Rebecca Sarku grew up as one of four siblings in Tema, a port city not far from Ghana's capital Accra. At age 15 she started three years of boarding school, about a three-hour drive away in the Volta region. 'I only went home at Christmas and in summer. At the beginning it was very hard. But I also had a good time there, and I learned a lot about discipline at the strict school,' says the young researcher. For her Bachelor's degree in Geography and Rural Development she then moved to Kumasi in the south-central part of Ghana. It is no wonder that after so many different stops she returned home to do her Master's degree – at the University of Ghana in Accra. There she studied Geography and Resource Management and subsequently worked as an academic staff member.
The thing about the languages
Unlike the case in Germany, Ghana is home to countless languages and dialects. You won't get far with English outside of Ghana's capital Accra. 'I now speak four different languages,' says Sarku. Because she's still at the beginning of her German course, Google Translator is her all-around tool in Germany. She is only dependent on others in the metro, where she needs help from fellow passengers to understand the announcements. 'But I've now gotten good at knowing which of the passengers will speak English well and I ask them directly,' she says.
Cultural differences: 'We say a lot of things in a roundabout way.'
The young researcher enjoys working in international settings and views interacting with people from different cultures as a great benefit – even if some habits and customs are very different than in Africa. For instance in the Netherlands, where she did her doctoral studies in Wageningen, a small university city. There it became clear to Sarku that, for example, the relationship with time is very different than in Ghana: 'One time I wanted to go shopping and I couldn't believe that Aldi closed at 6:00 pm on the dot. They basically shut the door in my face, even though I wanted to go shopping. In Ghana that would be unthinkable,' she explains. At home the store would have waited until all of the customers were finished shopping. If they had said anything, it would have been 'in a roundabout way'.
Communication in Germany and the Netherlands is also much more direct: 'In Ghana we express criticism through sayings. Germans and Dutch people say what they think very directly. That was hard at the beginning, because in Africa that would be an insult.' Germany also seems very quiet to her: 'I miss the noise, the honking, the yelling, the dancing.'
Doctoral studies between Africa and the Netherlands: 'Sandwich PhD'
During her doctoral studies, Rebecca Sarku commuted between Africa and the Netherlands. 'I did a so-called sandwich PhD,' she explains. 'That means that I was partly in Africa, to gather data, and then in the Netherlands to keep working on my dissertation.' Although the Covid-19 pandemic put a halt to many research projects, for Sarku it sped things up: she made a conscious decision to stay in the Netherlands during the lockdown and buried herself in her work. 'I couldn't go out. There were fewer meetings. I had a lot of time and I used it,' says the researcher. In 2021 she defended her thesis, titled 'Making weather information services usable to support adaptive decision-making in farming in Ghana'. In it, she investigated farmers' local knowledge and observations in Ghana, asking to what extent they are suitable for predicting the weather.

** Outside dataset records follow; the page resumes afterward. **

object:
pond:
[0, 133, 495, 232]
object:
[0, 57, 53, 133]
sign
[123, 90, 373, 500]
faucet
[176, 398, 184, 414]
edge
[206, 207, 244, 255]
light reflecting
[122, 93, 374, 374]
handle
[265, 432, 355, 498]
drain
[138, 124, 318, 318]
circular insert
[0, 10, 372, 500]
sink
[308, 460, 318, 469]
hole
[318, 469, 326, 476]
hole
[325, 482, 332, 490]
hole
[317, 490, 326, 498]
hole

Sarku's dissertation: Farmers' sayings as weather forecast?
When it comes to predicting the weather, farmers in Ghana tend to trust farmers' sayings more than the official weather service. These sayings are often passed down through generations and vary from region to region. 'If a mango tree has lots of blossoms in the spring, this means to farmers that it will rain a lot,' says Sarku as an example. Many events in nature thus take on a deeper meaning. To find out whether such predictions are correct, she programmed a simple app for farmers where they could enter information about when they detected a sign of a change in the weather. She then compared this with the official weather data. 'It's amazing, but I discovered that many of the predictions really work,' says Sarku. Her research approach is now being continued in Bangladesh.
Sarku's research at HAW Hamburg
It was a colleague who introduced Sarku to Prof. Tom Clemen from the Computer Science Department at HAW Hamburg. Prof. Clemen agreed to let her work as part of the MARS group, which was a prerequisite for applying for the Alexander von Humboldt Foundation's research scholarship. 'I am very grateful to Tom Clemen for that,' says Sarku.
She has been in Hamburg since the beginning of August. In her work as part of the MARS group she will focus on ensuring food security – specifically regarding grain – in Africa. To do this, she wants to use artificial intelligence to develop a system that maps farmers' production perspectives in order to predict, for example, where food crises could occur in future. 'In principle, I'm running through different "if-then" scenarios,' explains Sarku. 'This will help me identify what farmers would do in different situations.' It is important to Sarku not to simply conduct scholarship from within the ivory tower, but rather to publish, attend conferences, and talk to politicians and farmers.
And what does she do when she's not working? She's already decided on a project that she wants to complete in her free time: 'Learning how to swim,' she says. We're certain she'll also succeed at that.